Camilla Gibb was born in London, England, and grew up in Toronto. The first person in her family to earn a university degree, she holds a B.A. in anthropology and Middle Eastern studies from the University of Toronto and a Ph.D. in social anthropology from Oxford. While researching her thesis, she spent a year living with a family in the ancient walled city of Harar, Ethiopia.
After returning to Canada, Gibb spent two years at the University of Toronto as a post-doctoral research fellow. She probably would have continued in academia were it not for a chance encounter that enabled her to pursue her longtime dream of writing fiction. One day, a friend of a colleague caught her moping on a bench. After hearing about her frustrated desire to be a full-time writer, the man asked how much she needed to support herself while working on her first novel. The next week he showed up with the amount she had quoted: $6000. At first she refused, but he convinced her that it was just another form of scholarship, no strings attached. Gibb’s brother lent her his trailer, where she wrote on a laptop plugged into a small stove. Mouthing the Words, which poured out of her in just eight weeks, sold internationally and won the City of Toronto Book Award in 2000. Her second novel, The Petty Details of So-and-So’s Life, was also published to great acclaim around the world and was selected by The Globe and Mail as one of the Best Books of the Year. In 2002, Gibb was named by the jury of the prestigious Orange Prize as one of 21 writers to watch in the new century.
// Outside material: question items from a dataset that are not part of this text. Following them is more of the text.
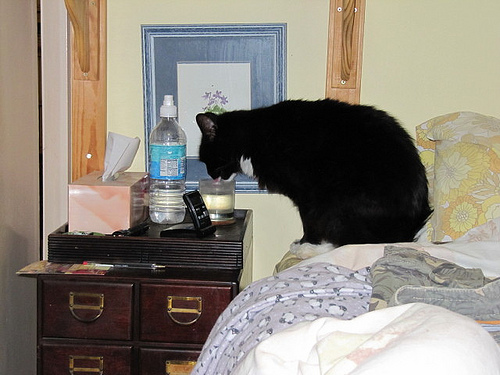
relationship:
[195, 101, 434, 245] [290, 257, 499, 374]
cat on top of bed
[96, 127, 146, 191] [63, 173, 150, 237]
tissue inside of box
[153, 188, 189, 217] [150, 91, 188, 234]
water inside of bottle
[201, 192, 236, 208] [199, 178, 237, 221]
water in glass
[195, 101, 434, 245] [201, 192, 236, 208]
cat drinking water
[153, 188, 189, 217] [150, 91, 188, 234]
water in bottle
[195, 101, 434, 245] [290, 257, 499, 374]
cat sitting on bed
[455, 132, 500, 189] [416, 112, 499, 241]
flowers on pillowcase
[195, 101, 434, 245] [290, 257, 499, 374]
cat on bed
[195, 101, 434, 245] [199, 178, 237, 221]
cat drinking from glass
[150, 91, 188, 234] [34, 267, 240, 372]
bottle on table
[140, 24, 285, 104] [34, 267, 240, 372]
frame above table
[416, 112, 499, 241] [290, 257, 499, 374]
pillowcase on bed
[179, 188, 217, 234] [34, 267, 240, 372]
clock on table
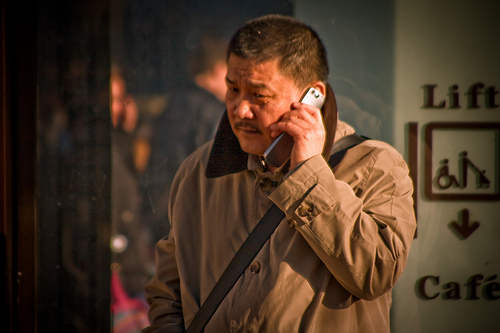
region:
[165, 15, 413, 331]
a man on the phone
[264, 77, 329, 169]
the phone in their hand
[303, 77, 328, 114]
the phone to his ear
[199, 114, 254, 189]
The collar of his coat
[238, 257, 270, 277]
button on the coat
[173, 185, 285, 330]
a black strap for the bag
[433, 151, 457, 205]
a sign of a wheelchair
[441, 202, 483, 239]
an arow pointing down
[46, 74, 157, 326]
the window of the building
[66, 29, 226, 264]
people behind the window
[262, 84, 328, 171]
a silver cell phone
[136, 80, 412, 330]
a long tan jacket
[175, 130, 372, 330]
a leather cross body strap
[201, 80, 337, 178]
a large brown collar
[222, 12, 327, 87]
short cut black hair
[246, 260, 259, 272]
a button on a jacket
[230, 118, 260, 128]
mustache on man's face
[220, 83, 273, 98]
eyes of man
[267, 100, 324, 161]
a man's hand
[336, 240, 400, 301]
elbow of man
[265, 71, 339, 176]
silver flip phone in hand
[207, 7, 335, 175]
asian man looking down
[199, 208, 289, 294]
eather strap to messenger bag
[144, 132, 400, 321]
light brown jacket with buttons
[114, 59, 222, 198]
blurry background of people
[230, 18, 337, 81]
black spiky hair on man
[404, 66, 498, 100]
the word lift on a wall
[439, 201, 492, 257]
a brown arrow facing down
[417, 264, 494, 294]
the word cafe on the wall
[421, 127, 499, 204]
a handicap sign on the wall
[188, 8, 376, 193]
man is talking on phone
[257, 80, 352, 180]
the phone is gray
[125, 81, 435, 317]
man's jacket is brown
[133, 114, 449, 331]
strap around man's shoulder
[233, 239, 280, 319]
buttons on jacket are brown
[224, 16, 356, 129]
man's hair is black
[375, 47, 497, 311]
letters on wall are brown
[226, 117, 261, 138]
man has moustache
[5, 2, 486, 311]
glass window behind man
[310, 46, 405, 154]
reflection of man in window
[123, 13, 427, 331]
man talking on phone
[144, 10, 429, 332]
man with short dark brown hair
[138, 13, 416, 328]
man with dark moustache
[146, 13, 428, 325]
man talking on long older model cell phone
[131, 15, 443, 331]
man wearing a tan coat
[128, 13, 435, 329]
man wearing a crossbody type shoulder bag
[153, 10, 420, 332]
man wearing collared jacket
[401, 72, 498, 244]
sign for wheelchair accessible area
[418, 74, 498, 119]
sign that says "lift"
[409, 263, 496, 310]
sign indicating an area with food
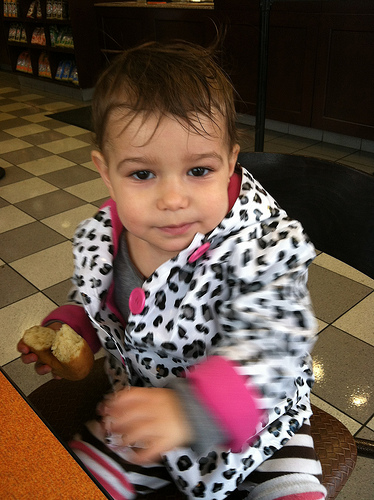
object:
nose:
[156, 175, 189, 212]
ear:
[91, 150, 116, 202]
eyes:
[125, 166, 214, 182]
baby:
[17, 42, 329, 500]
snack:
[39, 58, 45, 75]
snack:
[48, 30, 56, 43]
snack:
[30, 32, 38, 44]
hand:
[97, 386, 194, 463]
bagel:
[20, 322, 95, 381]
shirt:
[111, 227, 145, 325]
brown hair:
[88, 24, 248, 151]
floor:
[1, 74, 371, 496]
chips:
[56, 65, 69, 81]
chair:
[26, 355, 358, 500]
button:
[128, 287, 146, 315]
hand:
[16, 322, 63, 377]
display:
[2, 2, 94, 93]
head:
[89, 45, 241, 251]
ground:
[5, 114, 70, 265]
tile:
[27, 159, 56, 180]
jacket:
[40, 161, 314, 500]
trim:
[201, 358, 227, 403]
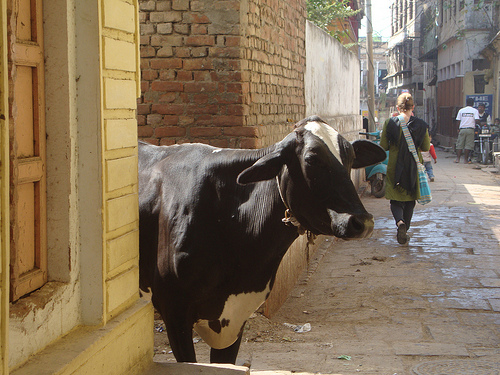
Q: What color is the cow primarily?
A: Black.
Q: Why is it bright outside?
A: Its daytime.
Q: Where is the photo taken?
A: Street.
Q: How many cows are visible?
A: One.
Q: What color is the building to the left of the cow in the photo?
A: Yellow.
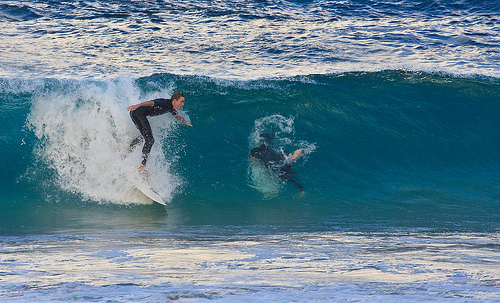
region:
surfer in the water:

Gibb’s third best-selling novel, Sweetness in the Belly, was shortlisted for the 2005 Scotiabank Giller Prize. Gibb explains that she experienced two major challenges in writing this story. For one, she had to move beyond her thesis, which she describes in a Toronto Star interview as “this dry, boring thing with all the blood and the life sucked out of it.” She adds: “Everything that had moved me had been expunged – all the intimacies and the relationships that I longed to write about.” She was also forced do a major rewrite when she turned the main character from a child into an adult. Of the 400 pages she originally submitted to her editor only five made the final cut. “I was relying on the charm and naïveté of a child,” she said in an interview with The Ottawa Citizen. “But at some stage I knew I had to grow up as a writer, and my characters have to grow up too. Added to that was more responsibility – I had to take a stance, have an opinion, be informed.”
Camilla Gibb lives in Toronto, where she serves as Vice President of PEN Canada and Writer-in-Residence at the University of Toronto. She is currently working on a new novel about a community bound and defined by an unnamed illness that is stigmatized, feared, and misunderstood, and how the outside world responds to the perceived threat of an epidemic of unknown origin.